Cardiothoracic surgery is a broad term encompassing almost all surgery that takes place in the chest, and encompasses cardiac, thoracic, and congenital heart surgery. These areas of surgery on the chest are usually divided into three categories with surgeons specializing in one area, but the term cardiothoracic surgery groups them all together. The distinctions of each area of expertise are nevertheless important to understand.
Theoretically, the term cardiothoracic surgery describes surgeries in the chest or thorax. Yften, lines are drawn between those surgeries that most specifically treat the lungs and those surgeries that treat the heart and great vessels, even if surgeons have roughly equivalent training. A further separation is between cardiovascular and lung surgeons and those doctors who specialize in pediatric cardiothoracic surgery. The pediatric doctor is usually most trained of the three areas, since he or she has completed additional study after becoming board certified as a cardiovascular or thoracic surgeon.

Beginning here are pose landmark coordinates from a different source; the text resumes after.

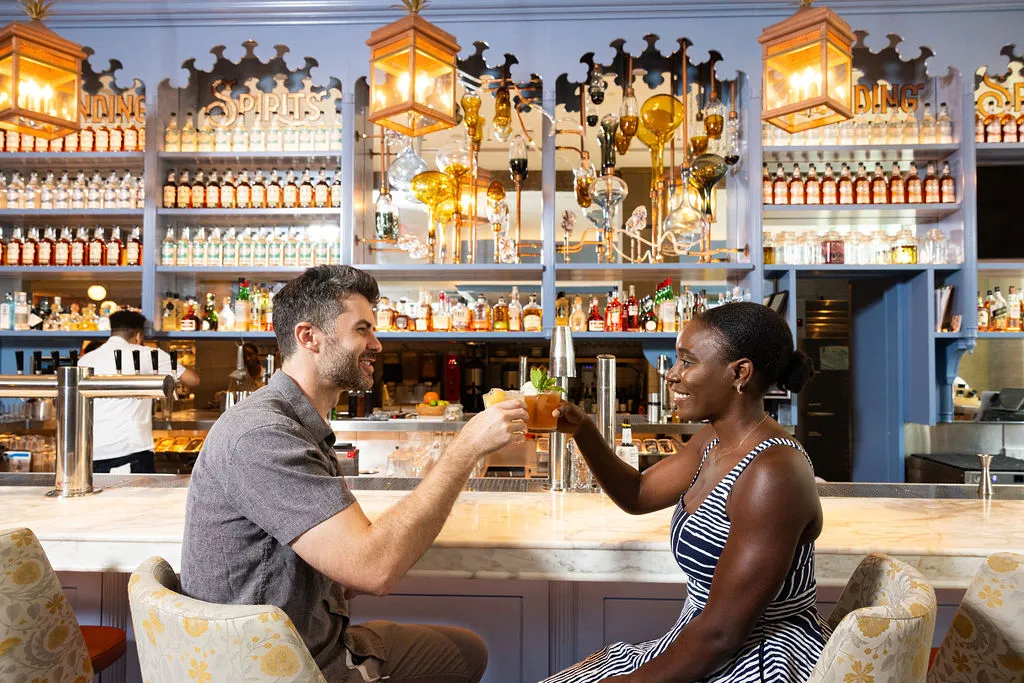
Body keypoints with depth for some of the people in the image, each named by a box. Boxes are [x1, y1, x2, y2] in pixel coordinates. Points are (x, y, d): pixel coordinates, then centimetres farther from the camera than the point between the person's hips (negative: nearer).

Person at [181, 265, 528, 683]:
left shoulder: (302, 427, 8)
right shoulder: (260, 434, -26)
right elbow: (375, 567, -33)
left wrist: (346, 583, -6)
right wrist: (467, 446, -28)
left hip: (322, 642, 9)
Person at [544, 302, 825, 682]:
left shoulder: (772, 474, -27)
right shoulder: (713, 441, 1)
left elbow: (721, 634, -25)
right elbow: (637, 494, 13)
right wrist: (581, 430, -2)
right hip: (704, 648, 8)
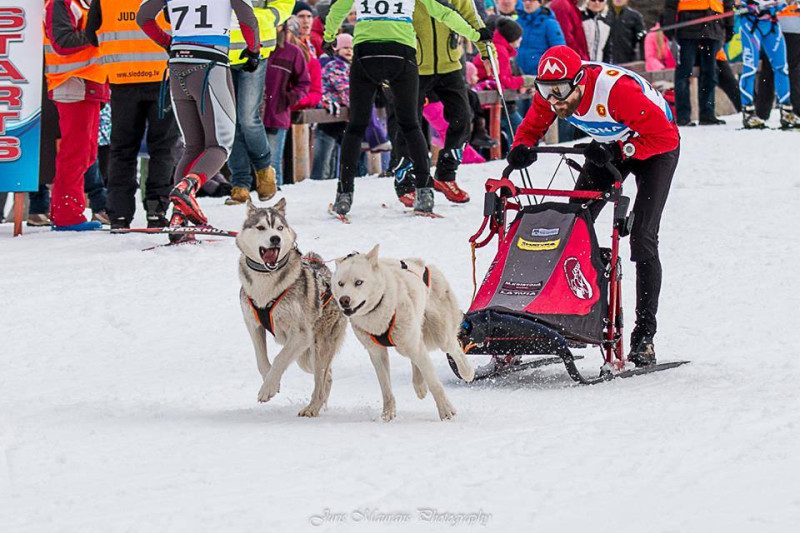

All of these doctors have an average of seven to nine years training after medical school, but pediatric surgeons may add two more years of fellowship training to this, and anyone specializing in transplant technology may spend more time studying. What is important to understand for the layperson is that surgeons who specialize in a particular area treat complex diseases of that area best. Someone specializing in pediatric cardiothoracic surgery is most qualified to repair defects in children’s hearts and a person who has specialized in lung transplant would be the best doctor to see if this is required. Most general cardiac surgeons are logical choices for surgical treatments of adult or acquired heart disease.
There are a number of surgical interventions that may be offered by doctors specializing in cardiothoracic surgery. When grouped all together, these offer a plethora of ways to approach heart or lungs from a surgical perspective. Some of the things specialists in cardiothoracic surgery might do include the following:
- Repair or palliation of structural, congenital anomalies of the heart such as ventricular or atrial septal defects, transposition of the great arteries, Tetralogy of Fallot, double ventricle right outlet, mitral regurgitation, tricuspid atresia, or hypoplastic right or left ventricle.
- Heart of lung transplant
- Coronary artery bypass
- Widening of stenotic arteries or scaling of arteries with atherosclerosis
- Removal of heart tissue, especially in cases of cardiomyopathy
- Removal of fluid from the heart
- Repair of damage to the heart or great arteries as created by trauma (like a bullet wound or rupture)
- Removal of fluid or built up material, as from bacteria, from the lungs
- Tumor or growth removal in heart or lungs
These are just a sample of some of the interventions cardiothoracic surgery provides, and increasingly, surgeons share repairs with cardiac interventionists who can do things like widen arteries or place stents in catheterization labs. Interventionists are not surgeons but they’ve discovered non-surgical methods for addressing heart problems that were once only cured through surgery.